Granich believes the Board of Aldermen was getting close to being able to pass a plan reaching $15. “I think we’ve got the votes for a lot more than $10.10,” she said. “It’s got to be higher than $10 – that’s what Walmart’s paying. This is not irreversible.”
The higher-wage cause had already been dealt a serious blow early in the week when St. Louis County Executive Steve Stenger said the county could not follow the city’s lead on the issue, citing a legal argument that the county government can’t make that decision for its many municipalities.
Stenger said the county could set the wage only for its unincorporated areas, potentially resulting in a patchwork of cities with a lower minimum wage and unincorporated zones with a higher one, which he called a “messy situation.”
Stenger said he still supports raising wages for working families, but he called on the legislature to take statewide action. The legislature is apparently doing so – in the other direction, banning local minimum wage hikes.
Granich noted individual municipalities in the county could follow the city’s lead in raising their minimum wages, which could render Stenger’s objection a moot point. “We don’t think that this should be a stumbling block,” she said. But softening the proposal to stretch the time-line may be necessary to get a bill passed, she admitted.
“We would love to see them stay with the original schedule, but they were really working hard to find a way move this forward,” she said.
Cohn also introduced a substitute bill to soften his original proposal. In his new bill, it would take until 2024 for wages to reach $15 an hour, and the initial increase upon signing would be to $8.25 an hour instead of the proposed $10. It would then go up 75 cents a year until reaching $15. By 2019, the minimum wage would still be $11.50.

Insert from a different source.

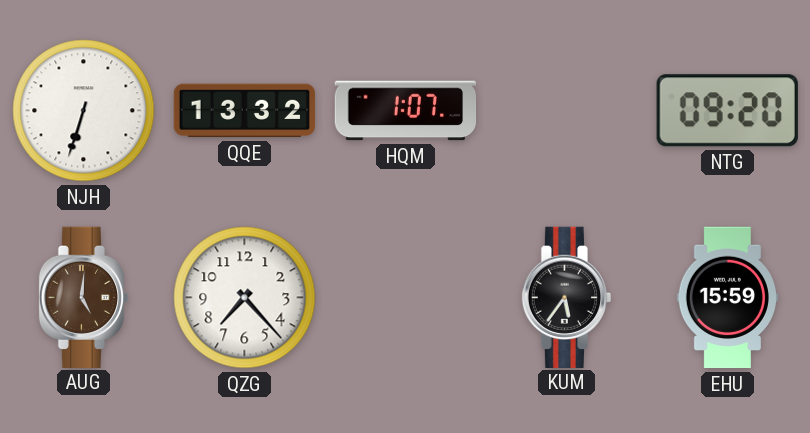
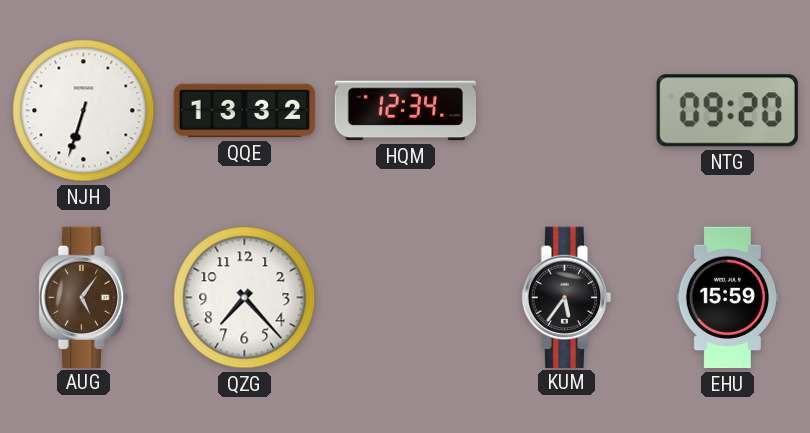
HQM: 1:07 -> 12:34
AUG: 5:01 -> 5:06
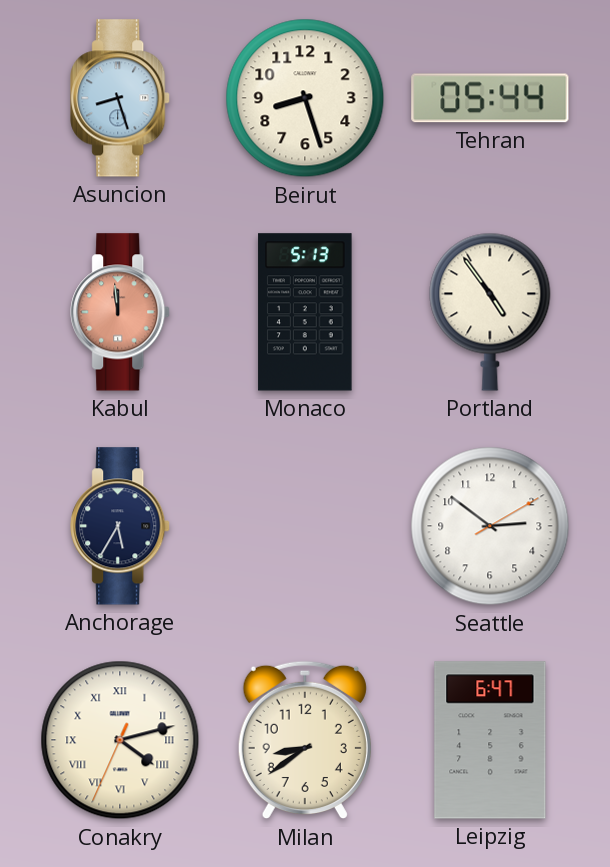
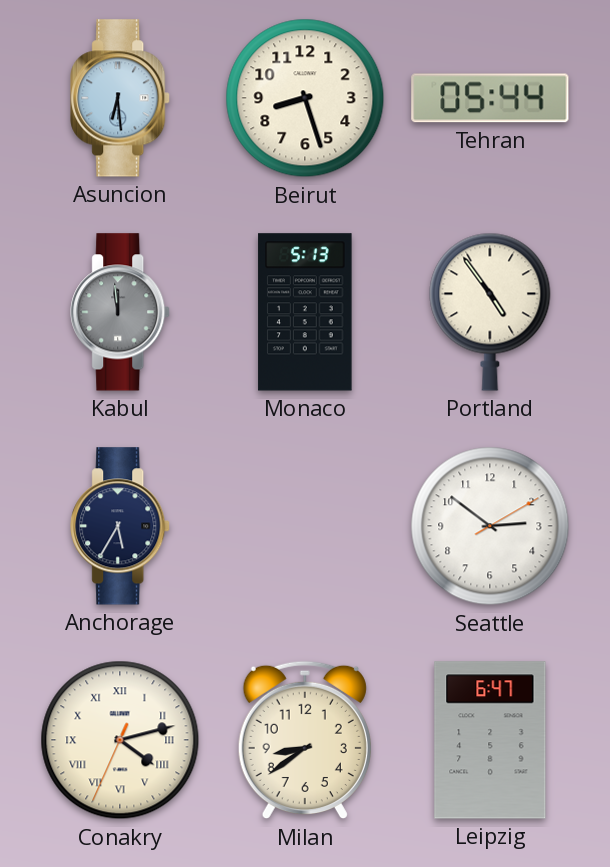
Asuncion: 8:27 -> 6:29
Kabul dial: salmon -> grey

Cohn’s revised bill expands exemptions, such as those for non-profit groups and home health care. Businesses with 15 or fewer employers or less than $500,000 a year in sales would also be exempt.
Meanwhile, the GOP majority in the legislature is pushing HB722, to ban cities and counties from raising the minimum wage on their own. Columbia City Manager Mike Matthes calls the legislation by its true name – “incredibly totalitarian.” The Labor Tribune, local officials and unionists are all urging Nixon to veto the bill.